For buyers who mostly take photos, that matters. The Pixel 10 Pro XL continues Google’s long-standing strength in computational photography, and its hardware gives it an advantage in scenes where detail has to be recovered from distance. If your camera roll is full of buildings, events, wildlife, signs, street scenes or travel shots taken from far away, the Pixel is the more useful tool. That is an inference from the official camera specs and Tom’s Guide’s zoom findings.
Apple, however, still has the stronger case for people who treat their phone as a video camera. The iPhone 17 Pro Max supports 4K Dolby Vision at up to 120fps, ProRes up to 4K/120 with external recording, and higher-end workflows such as Apple Log 2 and ACES. Google’s Pixel 10 Pro XL offers 8K recording through Video Boost and 4K up to 60fps, but Apple’s video stack is clearly broader and more creator-focused.

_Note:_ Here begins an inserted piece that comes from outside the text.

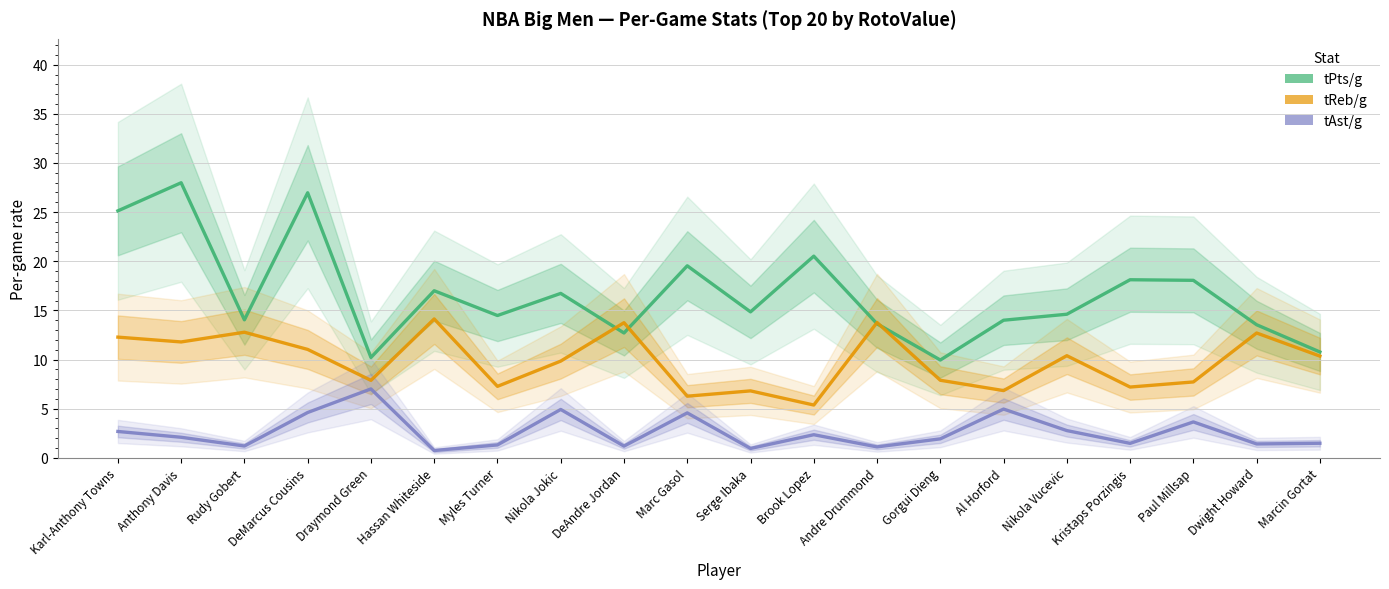

What is the sum of all tAst/g values?

52.4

The iPhone also holds the edge after dark. In Tom’s Guide’s side-by-side comparison, the reviewer said no phone tested so far had beaten the iPhone 17 Pro Max in low-light shooting, praising its brighter and more detailed night images. The same comparison also gave the iPhone the advantage for selfies, pointing to sharper facial detail and stronger exposure from Apple’s 18MP Center Stage front camera.

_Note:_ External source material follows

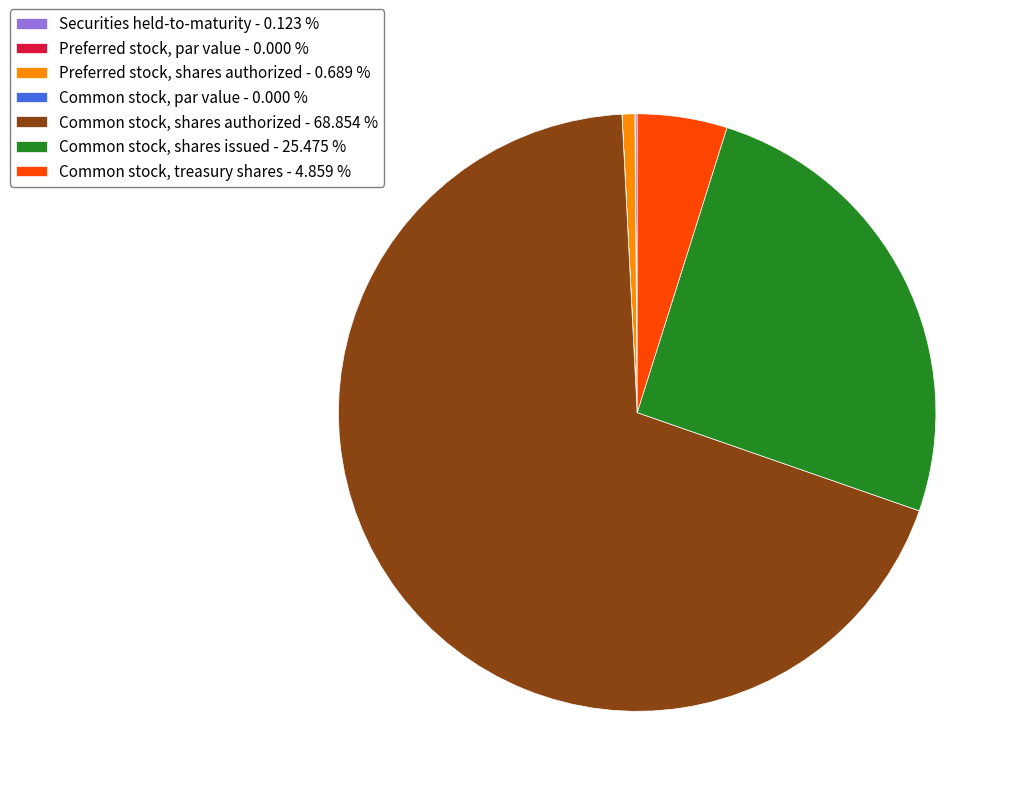

Is there a majority slice in this chart?

Yes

The Pixel is not outclassed across the board. Its 42MP front camera is higher resolution on paper, and Google still offers a distinctive photo style that many users prefer. But the iPhone’s front camera performance appears more dependable in real-world use, while its night mode remains the stronger option for users who shoot often in dim environments, restaurants, concerts or city streets after dark.
Macro photography is closer. The official specs show both phones using high-resolution ultra-wide cameras with close-up capability. Tom’s Guide’s macro shootout found wins for both devices across different flower samples, but the reviewer often praised the iPhone for sharper detail and more reliable focus, while also noting that the Pixel could produce more dramatic contrast in some scenes.
That leaves the buying decision fairly clear. Buy the Pixel 10 Pro XL if you want the more flexible stills camera, especially for zoom-heavy photography. Buy the iPhone 17 Pro Max if you want the better all-round camera system for video, night shots and selfies. Tom’s Guide’s overall verdict favoured the iPhone 17 Pro Max, but the same comparison also made clear that the Pixel remains the stronger option for users whose priorities start with zoom performance.